**Given records**
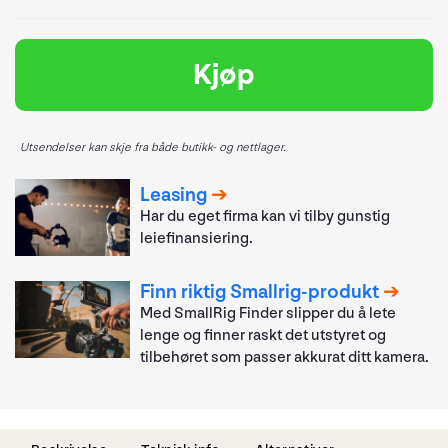
Kjøp
Utsendelser kan skje fra både butikk- og nettlager.
Leasing
Har du eget firma kan vi tilby gunstig
leiefinansiering.
Finn riktig Smallrig-produkt
Med SmallRig Finder slipper du å lete
lenge og finner raskt det utstyret og
tilbehøret som passer akkurat ditt kamera.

**Task brief**
Write out word for word only the lines from the one with "Med SmallRig Finder slipper du å lete" to the end of the material, both ends included.

**Task result**
Med SmallRig Finder slipper du å lete
lenge og finner raskt det utstyret og
tilbehøret som passer akkurat ditt kamera.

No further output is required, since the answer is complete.